Ettore Tolomei lässt auch fünfzig Jahre nach seinem Tod die Südtiroler nicht in Frieden. Der fanatische Expansionist italianisierte im Auftrag Mussolinis ab 1923 den Südteil Tirols. Wie phantasielos Tolomei dabei vorgegangen ist, lässt sich an seiner Übersetzung der Ortsnamen ins Italienische belegen: Franzensfeste beispielsweise sollte von damals an Fortezza (=Festung) heißen.
Ein Referendum, das alte Wunden aufreißt
Ja-Stimmen: 61,94%; Nein-Stimmen: 38,06%. Das ist das Ergebnis des Referendums vom 6. Oktober 2002 in der Landeshauptstadt Bozen, ob der Friedensplatz nahe der Bozener Altstadt wieder Siegesplatz heißen soll.

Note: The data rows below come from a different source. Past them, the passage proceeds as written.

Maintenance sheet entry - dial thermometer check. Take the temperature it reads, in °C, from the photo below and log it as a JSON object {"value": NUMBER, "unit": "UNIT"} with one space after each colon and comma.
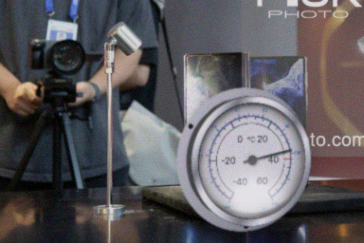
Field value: {"value": 36, "unit": "°C"}
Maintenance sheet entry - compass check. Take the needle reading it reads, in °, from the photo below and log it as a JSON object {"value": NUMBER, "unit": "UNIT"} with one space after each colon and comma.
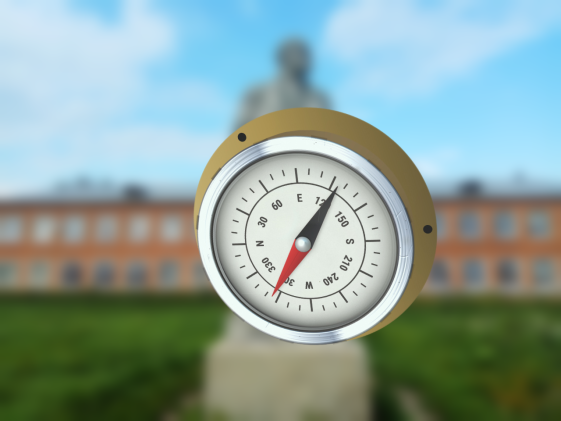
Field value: {"value": 305, "unit": "°"}
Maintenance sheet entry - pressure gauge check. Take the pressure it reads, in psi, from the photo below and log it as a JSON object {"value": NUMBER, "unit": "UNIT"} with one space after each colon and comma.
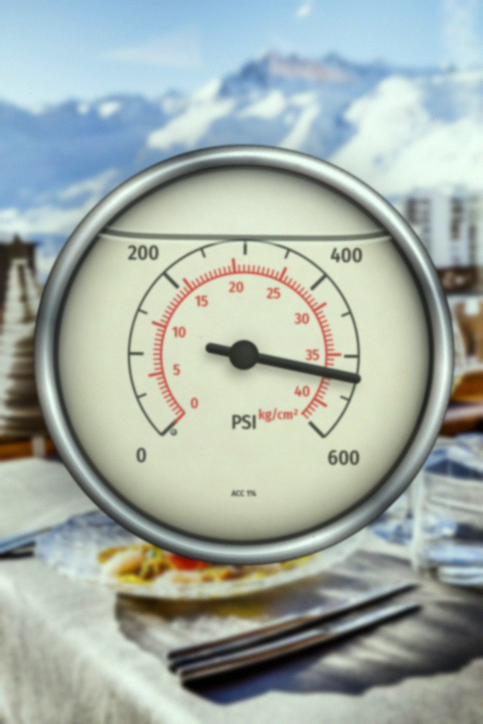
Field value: {"value": 525, "unit": "psi"}
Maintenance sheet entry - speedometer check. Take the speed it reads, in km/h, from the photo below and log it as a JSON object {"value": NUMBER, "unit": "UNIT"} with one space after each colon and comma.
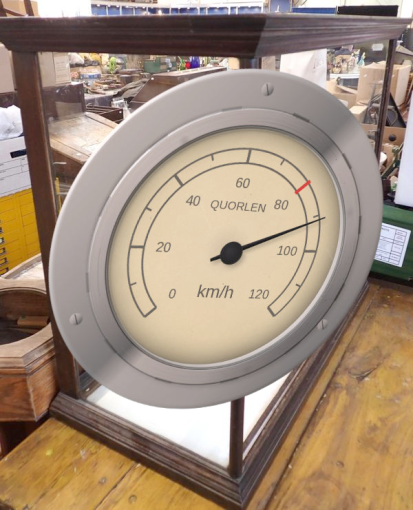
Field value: {"value": 90, "unit": "km/h"}
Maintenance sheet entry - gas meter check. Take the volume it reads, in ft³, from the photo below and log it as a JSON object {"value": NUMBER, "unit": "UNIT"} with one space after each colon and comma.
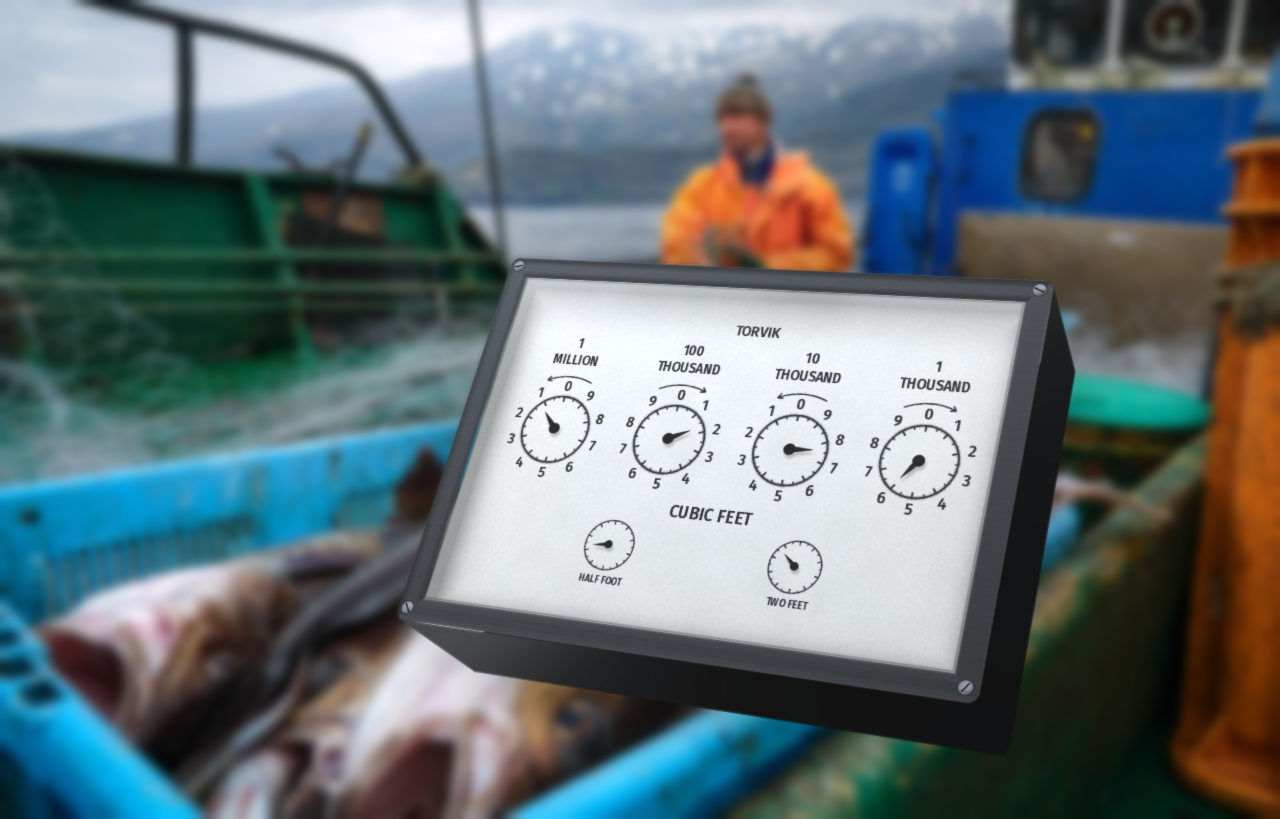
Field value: {"value": 117600, "unit": "ft³"}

Eine Belanglosigkeit? Bei weitem nicht. Erst Ende 2001 hatte der Gemeinderat die Umbenennung im Rahmen eines städtebaulichen Projektes beschlossen.
Siegesplatz, der Name, den ihm die Faschisten aufgrund der Niederlage Österreichs im Ersten Weltkrieg und dem Verlust Südtirols an Italien gaben, sollte als Ort der Versöhnung zwischen den Nationalitäten zum Friedensplatz werden.
Die eher die Interessen rechtsgerichteter und zentralistisch denkender Italiener bedienende Partei Alleanza Nazionale strengte ein Referendum an und gewann. Zwar bindet der Entscheid den Gemeinderat nicht, aber dennoch: Der basisdemokratische Druck ist da.
Was war passiert im mehrheitlich deutschsprachigen Südtirol? In Bozen ist das Verhältnis der Italiener zu den Deutschsprachigen im Gegensatz zum Umland umgekehrt. Zudem blieben viele Deutschstämmige der Wahl fern, während die Italiener das Referendum unterstützten.
Scharfe Reaktionen
Der ehemalige italienische Staatspräsident Francesco Cossiga entschuldigte sich in der Zeitung Die Dolomiten umgehend bei den Südtirolern: Das Abstimmungsergebnis sei "Ausdruck eines nationalistischen Revanchismus und eines authentischen, nicht mehr Post- sondern Neofaschismus." Cossiga stellte außerdem fest, "dass die föderalistische Politik der Regierung Berlusconi etwas zwischen kraftlosem Willen und Betrug ist." Zudem sieht Cossiga auch die Autonomieregelungen für seine Heimat Sardinien in Gefahr: "Das Ergebnis bringt Italien in Misskredit auf europäischer Ebene."
Landeshauptmann Luis Durnwalder von der Südtiroler Volkspartei (SVP) betrachtet den Ausgang des Referendums als "Votum, das in die Vergangenheit blickt und nicht nach dem Europa, das wir aufbauen müssen."
Die einflussreichen Südtiroler Schützen, eine Mischung aus Traditionsverband und Interessensgruppe, rufen zur Abschaffung der während des Faschismus eingeführten italienischen Ortsnamen auf, organisieren eine Demonstration und kündigten für den Fall einer Regierungsbeteiligung der Alleanza Nazionale an der nächsten Landesregierung Widerstand an.
Allianz zwischen SVP und Mitte-Links
Bereits vor 18 Monaten, dem Zeitpunkt der jüngsten nationalen Wahlen in Italien, gab es erste Anzeichen einer veränderten Situation in Südtirol: Die traditionell eher konservativ-christdemokratisch orientierte SVP ging, wohl auch in der Hoffnung auf eine bessere Wahrung von Föderalismus und Autonomie, eine Wahlallianz mit dem Mitte-Links-Bündnis Ulivo ein. Dabei stießt dieses SVP-Ulivo-Bündnis zum ersten Mal auch in das nahezu rein italienische Trentino vor. Die Provinzen Trento und Südtirol bilden zusammen die Region Trentino-Alto Adige (Südtirol).
Die politische Recht war verärgert, aber aus der heutigen Perspektive ist die Entscheidung der SVP nur vernünftig gewesen, denn die Scharfmacher um Gianfranco Fini von der Alleanza Nazionale sitzen in der Regierung Berlusconi in Rom und diese erweist sich als unfähig für eine echte föderale Reform Italiens und für eine auf Ausgleich beruhende Minderheitenpolitik.